Excerpted passage>
Mugabe ordered the military action after sporadic attacks on civilians by so-called dissidents said to be linked to the Ndebele-dominated Zimbabwe African People’s Union, the main rival to his ruling Zanu-PF party. His deployment of the North Korean-trained fifth brigade resulted in the intimidation and deaths of thousands of people in the south of the country, according to the Catholic Commission for Justice and Peace.

No one has been held accountable for the alleged crimes and no reparations have been paid.

This month, Mnangagwa, who served as Mugabe’s right-hand man for 54 years, signed into law the National Reconciliation Bill, which he said will create a platform where past grievances can be aired. He also admits that the government, led then and now by the Zanu-PF, is partly responsible.

“There is no decision by cabinet which can be attributed to one individual. If there should be responsibility, there should be responsibility of the government of the day,” he said. “It was necessary to bring law and order in the country. I believe that during the process of that in some areas there could have been excesses by the implementing authorities of the time.”

Material shown>
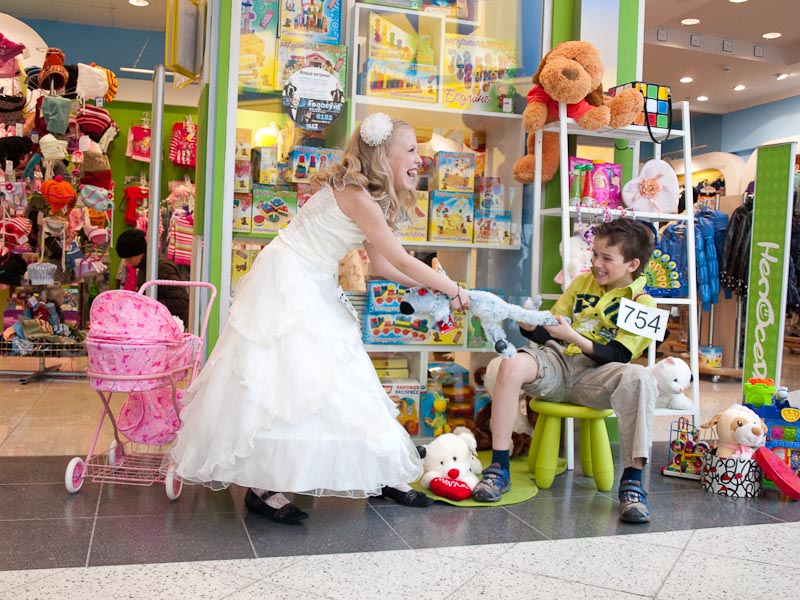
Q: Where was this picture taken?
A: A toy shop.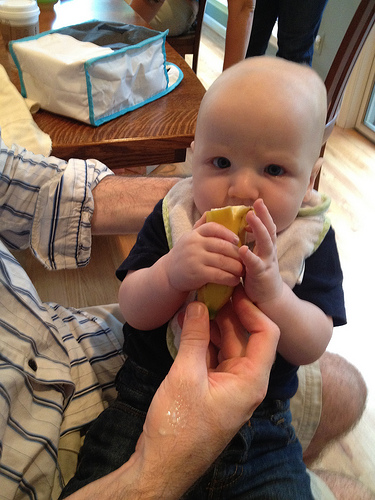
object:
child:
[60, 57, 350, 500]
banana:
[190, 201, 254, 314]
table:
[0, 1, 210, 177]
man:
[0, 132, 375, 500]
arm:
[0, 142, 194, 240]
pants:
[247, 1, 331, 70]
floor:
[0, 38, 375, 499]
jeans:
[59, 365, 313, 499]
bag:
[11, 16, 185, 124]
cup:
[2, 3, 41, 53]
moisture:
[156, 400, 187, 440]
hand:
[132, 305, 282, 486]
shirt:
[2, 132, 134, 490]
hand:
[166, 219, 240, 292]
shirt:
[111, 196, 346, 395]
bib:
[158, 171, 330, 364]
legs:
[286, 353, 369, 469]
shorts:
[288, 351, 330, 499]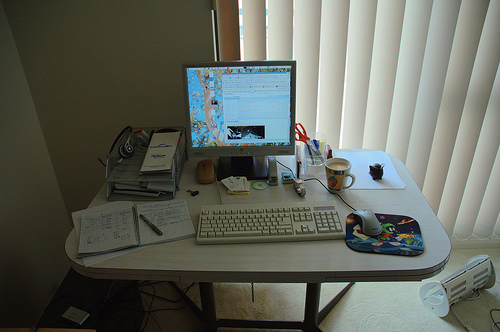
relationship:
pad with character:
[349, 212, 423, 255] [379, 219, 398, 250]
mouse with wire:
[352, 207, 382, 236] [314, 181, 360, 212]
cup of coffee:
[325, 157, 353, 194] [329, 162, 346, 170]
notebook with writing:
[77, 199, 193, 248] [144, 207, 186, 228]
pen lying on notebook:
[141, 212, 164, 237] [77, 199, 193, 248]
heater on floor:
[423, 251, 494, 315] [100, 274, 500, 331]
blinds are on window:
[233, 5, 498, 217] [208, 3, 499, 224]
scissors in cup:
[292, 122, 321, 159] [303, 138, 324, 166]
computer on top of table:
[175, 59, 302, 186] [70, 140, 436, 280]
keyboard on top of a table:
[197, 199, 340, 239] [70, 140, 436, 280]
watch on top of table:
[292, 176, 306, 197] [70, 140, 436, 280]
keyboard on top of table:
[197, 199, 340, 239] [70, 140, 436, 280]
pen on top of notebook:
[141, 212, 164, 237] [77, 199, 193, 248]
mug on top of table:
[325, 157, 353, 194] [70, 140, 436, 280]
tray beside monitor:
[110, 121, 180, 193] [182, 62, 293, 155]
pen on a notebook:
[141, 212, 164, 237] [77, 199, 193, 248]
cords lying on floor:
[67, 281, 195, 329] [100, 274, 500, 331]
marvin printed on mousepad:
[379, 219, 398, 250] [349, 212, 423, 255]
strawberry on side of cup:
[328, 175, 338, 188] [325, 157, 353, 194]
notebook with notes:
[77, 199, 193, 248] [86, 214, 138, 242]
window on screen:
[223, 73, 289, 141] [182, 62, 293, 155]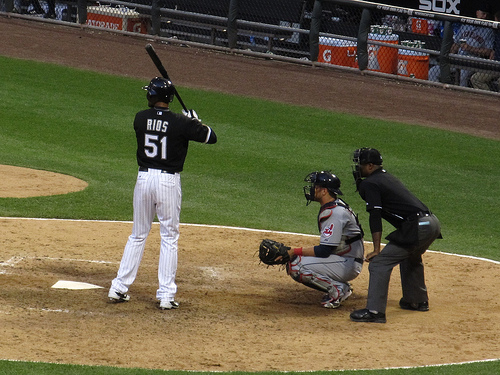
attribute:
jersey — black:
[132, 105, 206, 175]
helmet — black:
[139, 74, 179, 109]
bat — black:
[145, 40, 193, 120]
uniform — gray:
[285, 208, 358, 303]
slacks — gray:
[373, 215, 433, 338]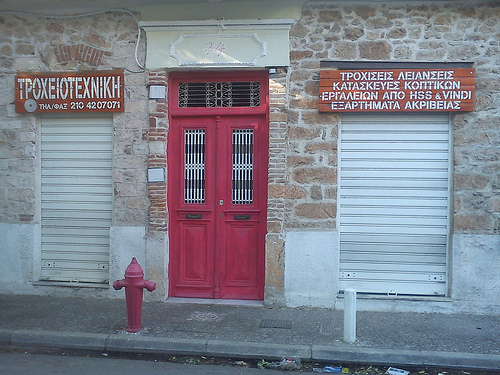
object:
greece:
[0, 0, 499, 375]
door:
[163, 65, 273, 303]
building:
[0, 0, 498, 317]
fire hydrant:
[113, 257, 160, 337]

...

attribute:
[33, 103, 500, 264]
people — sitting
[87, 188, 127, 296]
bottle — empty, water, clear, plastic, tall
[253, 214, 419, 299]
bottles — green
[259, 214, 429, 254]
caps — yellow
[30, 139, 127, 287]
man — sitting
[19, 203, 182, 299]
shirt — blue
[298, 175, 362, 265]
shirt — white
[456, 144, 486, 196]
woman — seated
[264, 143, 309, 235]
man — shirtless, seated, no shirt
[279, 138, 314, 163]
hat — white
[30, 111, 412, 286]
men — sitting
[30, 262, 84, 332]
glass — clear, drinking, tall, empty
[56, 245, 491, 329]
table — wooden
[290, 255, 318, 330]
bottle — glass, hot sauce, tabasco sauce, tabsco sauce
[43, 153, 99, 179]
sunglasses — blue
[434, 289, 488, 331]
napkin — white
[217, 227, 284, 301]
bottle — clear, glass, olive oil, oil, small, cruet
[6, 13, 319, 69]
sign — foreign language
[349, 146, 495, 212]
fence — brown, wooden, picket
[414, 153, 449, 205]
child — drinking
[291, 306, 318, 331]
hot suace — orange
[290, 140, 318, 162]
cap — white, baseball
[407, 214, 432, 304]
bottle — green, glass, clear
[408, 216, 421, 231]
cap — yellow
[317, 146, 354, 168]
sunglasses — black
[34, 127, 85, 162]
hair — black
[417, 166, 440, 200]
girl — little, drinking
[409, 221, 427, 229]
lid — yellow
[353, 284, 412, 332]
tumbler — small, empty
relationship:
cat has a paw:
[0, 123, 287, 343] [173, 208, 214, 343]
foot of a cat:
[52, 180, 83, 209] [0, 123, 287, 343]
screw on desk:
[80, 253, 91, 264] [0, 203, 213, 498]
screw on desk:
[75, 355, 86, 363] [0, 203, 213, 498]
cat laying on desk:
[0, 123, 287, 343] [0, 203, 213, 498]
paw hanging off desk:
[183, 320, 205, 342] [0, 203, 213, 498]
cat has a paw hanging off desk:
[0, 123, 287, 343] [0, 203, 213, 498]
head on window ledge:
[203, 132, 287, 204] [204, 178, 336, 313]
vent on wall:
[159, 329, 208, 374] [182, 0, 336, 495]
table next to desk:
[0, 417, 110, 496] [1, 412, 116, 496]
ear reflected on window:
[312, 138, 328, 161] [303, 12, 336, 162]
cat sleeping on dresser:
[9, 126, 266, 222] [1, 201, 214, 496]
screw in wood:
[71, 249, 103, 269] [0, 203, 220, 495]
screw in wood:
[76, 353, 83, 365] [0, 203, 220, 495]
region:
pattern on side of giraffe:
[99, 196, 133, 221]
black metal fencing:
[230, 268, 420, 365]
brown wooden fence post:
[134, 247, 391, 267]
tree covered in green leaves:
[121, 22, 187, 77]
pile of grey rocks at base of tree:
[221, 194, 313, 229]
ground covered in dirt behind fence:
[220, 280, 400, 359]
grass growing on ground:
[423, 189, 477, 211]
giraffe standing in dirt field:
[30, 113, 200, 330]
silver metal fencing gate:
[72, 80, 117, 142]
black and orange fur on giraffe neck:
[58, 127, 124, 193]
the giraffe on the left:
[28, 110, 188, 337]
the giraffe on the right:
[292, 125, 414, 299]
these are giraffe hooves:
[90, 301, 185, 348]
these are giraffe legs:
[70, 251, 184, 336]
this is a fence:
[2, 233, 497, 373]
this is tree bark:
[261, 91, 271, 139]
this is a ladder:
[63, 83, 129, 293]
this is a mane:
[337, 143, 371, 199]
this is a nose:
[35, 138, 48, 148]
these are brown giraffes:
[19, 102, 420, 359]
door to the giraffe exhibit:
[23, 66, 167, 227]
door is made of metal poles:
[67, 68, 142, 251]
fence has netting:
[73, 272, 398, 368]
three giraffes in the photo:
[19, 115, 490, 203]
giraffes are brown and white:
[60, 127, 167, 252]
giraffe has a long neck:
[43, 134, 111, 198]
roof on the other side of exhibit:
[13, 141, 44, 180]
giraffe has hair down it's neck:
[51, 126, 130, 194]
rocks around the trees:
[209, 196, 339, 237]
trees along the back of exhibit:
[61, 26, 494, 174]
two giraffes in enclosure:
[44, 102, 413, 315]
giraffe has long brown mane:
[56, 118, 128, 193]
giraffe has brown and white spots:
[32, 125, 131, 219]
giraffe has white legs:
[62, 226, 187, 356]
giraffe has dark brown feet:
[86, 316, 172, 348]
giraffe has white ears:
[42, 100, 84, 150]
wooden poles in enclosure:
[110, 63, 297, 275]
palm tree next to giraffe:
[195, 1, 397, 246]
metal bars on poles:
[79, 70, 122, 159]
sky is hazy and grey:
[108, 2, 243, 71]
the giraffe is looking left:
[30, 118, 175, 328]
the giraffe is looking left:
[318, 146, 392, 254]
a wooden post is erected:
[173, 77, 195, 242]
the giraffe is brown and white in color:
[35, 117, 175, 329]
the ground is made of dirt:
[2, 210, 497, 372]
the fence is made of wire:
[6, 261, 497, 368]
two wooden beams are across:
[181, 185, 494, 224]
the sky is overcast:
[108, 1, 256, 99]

Problem 1> In the Zimbabwe excerpt, change "right-hand man" to "closest ally" and write out everything from "No one has been" down to "is partly responsible.".
Problem 2> According to the Zimbabwe excerpt, which organization reported that the fifth brigade's deployment resulted in the intimidation and deaths of thousands of people?
Problem 3> Resume the Zimbabwe excerpt, continuing on from its final sentence.
The records play no part here.

Written reply 1>
No one has been held accountable for the alleged crimes and no reparations have been paid.

This month, Mnangagwa, who served as Mugabe’s closest ally for 54 years, signed into law the National Reconciliation Bill, which he said will create a platform where past grievances can be aired. He also admits that the government, led then and now by the Zanu-PF, is partly responsible.

Written reply 2> The Catholic Commission for Justice and Peace.

Written reply 3>
Critics say this acknowledgment doesn’t go far enough.

“These were not ‘excesses’ but crimes against humanity in which Mnangagwa played a critical role. Thirty-four years on, Mnangagwa has a crucial role to heal this festering wound,” said David Coltart, an opposition senator who was Director of the public interest law NGO the Bulawayo Legal Projects Centre which investigated the massacres. “He must acknowledge the atrocities, give an unequivocal apology and re-order the budget to arrange for communal reparation to be made to the affected parties. Any attempt by him to divert responsibility will simply anger victims more.”

Mnangagwa’s challenge

Demands that he address the massacres, known as Gukurahundi — an expression in the language of the majority Shona ethnic group that means the rain that sweeps away the chaff — are an early challenge for Mnangagwa, who’s trying to revive his nation’s decimated economy and end its political isolation. He’ll also face elections within four to five months.

The president, who served in several roles in Mugabe’s cabinet before becoming deputy president, is trying to distance himself from his predecessor by re-engaging with the West and international capital markets.

Mnangagwa fell out with Mugabe’s wife, Grace, and was fired on her urging in early November. He then fled the country after learning that his life was in danger and returned as leader after the military briefly took control a week later.

With a new government, Zimbabwe needs to start afresh, Mnangagwa has said, and move on from the abuses of the past. “We must persuade our communities to work together, to unite and look forward.”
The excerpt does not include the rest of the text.